◆ BAGIAN TEKS ◆
++++++++++++++++++++
Biografi Lengkap KH. Hasyim Asy'ari, Pendiri Nahdlatul Ulama
Hadratussyaikh K.H. Muhammad Hasyim Asy'ari, adalah seorang ulama besar bergelar pahlawan nasional dan merupakan pendiri sekaligus Rais Akbar Nahdlatul Ulama ( NU ).
Beliau merupakan pendiri salah satu pesantren terbesar dan terpenting di Jawa pada tahun 1899, yaitu Pondok Pesantren Tebu Ireng.
Kemudian, pada tahun 1926, berdiri sebuah organisasi bernama Nahdlatul Ulama (NU) yang artinya kebangkitan ulama. KH Hasyim Asy'ari merupakan salah satu tokoh penting dalam berdirinya organisasi tersebut.
Biografi Singkat
Nama : KH. Hasyim Asy'ari
Kelahiran: 14 Februari 1871, Tambakrejo, Jombang
Meninggal: 25 Juli 1947, Kabupaten Jombang
Pasangan: Khadijah binti Ya'qub
Anak: Abdul Wahid Hasyim, Khoiriyah, Muhammad Ya’kub, Abdul Qodir, Ubaidillah, lainnya
Buku: Sang kiai: fatwa K.H.M. Hasyim Asy'ari seputar Islam dan masyarakat, lainnya
Pendidikan: Pondok Pesantren Langitan, dan lainnya.
Gelar : Pahlawan Nasional
Berikut ini cahsantri.com akan menjelaskan Biografi lengkap dari sang maestro pelopor berdirinya NU dan Tokoh dibalik kemerdekaan Indonesia, yang dikutip dari beberapa sumber.
Image KH. Hasyim Asy'ari |
Biografi Lengkap KH. Hasyim Asy'ari
KH. Hasyim Asy’ari memiliki nama lengkap Muhammad Hasyim bin Asy’ari bin Abdul Wahid bin Abdul Halim atau yang populer dengan nama Pangeran Benawa bin Abdul Rahman yang juga dikenal dengan julukan Jaka Tingkir (Sultan Hadiwijaya) bin Abdullah bin Abdul Aziz bin Abdul Fatah bin Maulana Ishaq bin Ainul Yakin yang populer dengan sebutan Sunan Giri.
Sementara dari jalur ibu adalah Muhammad Hasyim binti Halimah binti Layyinah binti Sihah bin Abdul Jabbar bin Ahmad bin Pangeran Sambo bin Pangeran Benawa bin Jaka Tingkir atau juga dikenal dengan nama Mas Karebet bin Lembu Peteng (Prabu Brawijaya VI). Penyebutan pertama menunjuk pada silsilah keturunan dari jalur bapak, sedangkan yang kedua dari jalur ibu.
++++++++++++++++++++
◆ TERAPKAN BACAAN ◆
- 1) Perbarui sebagian biografi KH. Hasyim Asy'ari: mulailah dari kata-kata yang memuat "Biografi Singkat" dan berhentilah setelah "dari beberapa sumber.", dengan mengganti "Pasangan" menjadi "Istri".
- 2) Tolong tentukan apakah setiap pernyataan berikut sesuai dengan biografi KH. Hasyim Asy'ari. Jawab ya atau tidak, lalu kutip kata-kata penentunya dari biografi itu. (a) Pondok Pesantren Tebu Ireng didirikan pada tahun 1899. (b) KH. Hasyim Asy'ari meninggal di Tambakrejo. (c) Nahdlatul Ulama berarti kebangkitan ulama.
- 3) Lanjutkan biografi KH. Hasyim Asy'ari mulai dari bagian setelah kalimat terakhirnya.
Data berikut merupakan bahan tersendiri yang terpisah dari biografi KH. Hasyim Asy'ari.

◆ DATA TERSEDIA ◆
++++++++++++++++++++
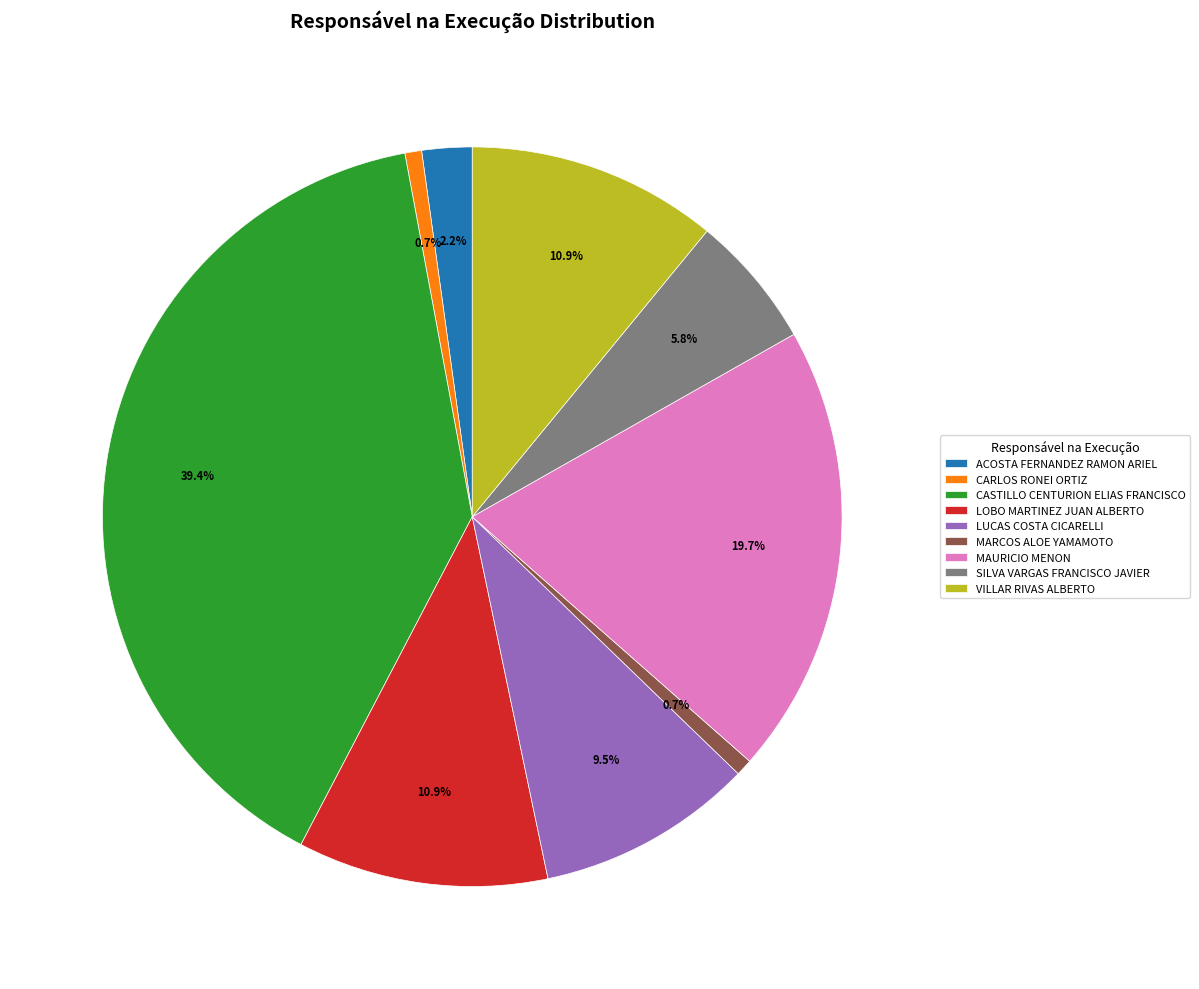

To the nearest percent, what is the combined percentage of CARLOS RONEI ORTIZ and MARCOS ALOE YAMAMOTO?

1%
++++++++++++++++++++
◆ HASIL TIAP TUGAS ◆
- 1)
Biografi Singkat
Nama : KH. Hasyim Asy'ari
Kelahiran: 14 Februari 1871, Tambakrejo, Jombang
Meninggal: 25 Juli 1947, Kabupaten Jombang
Istri: Khadijah binti Ya'qub
Anak: Abdul Wahid Hasyim, Khoiriyah, Muhammad Ya’kub, Abdul Qodir, Ubaidillah, lainnya
Buku: Sang kiai: fatwa K.H.M. Hasyim Asy'ari seputar Islam dan masyarakat, lainnya
Pendidikan: Pondok Pesantren Langitan, dan lainnya.
Gelar : Pahlawan Nasional
Berikut ini cahsantri.com akan menjelaskan Biografi lengkap dari sang maestro pelopor berdirinya NU dan Tokoh dibalik kemerdekaan Indonesia, yang dikutip dari beberapa sumber.

- 2)
(a) Ya: "pada tahun 1899, yaitu Pondok Pesantren Tebu Ireng"
(b) Tidak: "Meninggal: 25 Juli 1947, Kabupaten Jombang"
(c) Ya: "yang artinya kebangkitan ulama"

- 3)
Ditilik dari dua silsilah diatas, Kiai Hasyim mewakili dua arah sekaligus, yaitu bangsawan jawa dan elit agama (Islam). Dari jalur ayah, bertemu langsung dengan bangsawan muslim Jawa (Sultan Hadiwijaya atau Jaka Tingkir) dan sekaligus elit agama Jawa (Sunan Giri). Sementara dari jalur ibu, masih keturunan langsung Raja Brawijaya VI (Lembu Peteng) yang berlatar belakang bangsawan Hindu Jawa.
Kiai Hasyim dilahirkan dari pasangan Kiai Asy’ari dan Halimah pada hari Selasa kliwon tanggal 14 Februari tahun 1871 M atau bertepatan dengan 12 Dzulqa’dah tahun 1287 H. Tempat kelahiran beliau berada disekitar 2 kilometer ke arah utara dari kota Jombang, tepatnya di Pesantren Gedang. Gedang sendiri merupakan salah satu dusun yang terletak di desa Tambakrejo kecamatan Jombang.
Masa Kecil KH. Hasyim Asy'ari
Sejak masa kanak-kanak, Kiai Hasyim hidup dalam lingkungan Pesantren Muslim tradisional Gedang. Keluarga besarnya bukan saja pengelola pesantren, tetapi juga pendiri pesantren yang masih cukup populer hingga saat ini. Ayah Kiai Hasyim (Kiai Asy’ari) merupakan pendiri Pesantren Keras (Jombang).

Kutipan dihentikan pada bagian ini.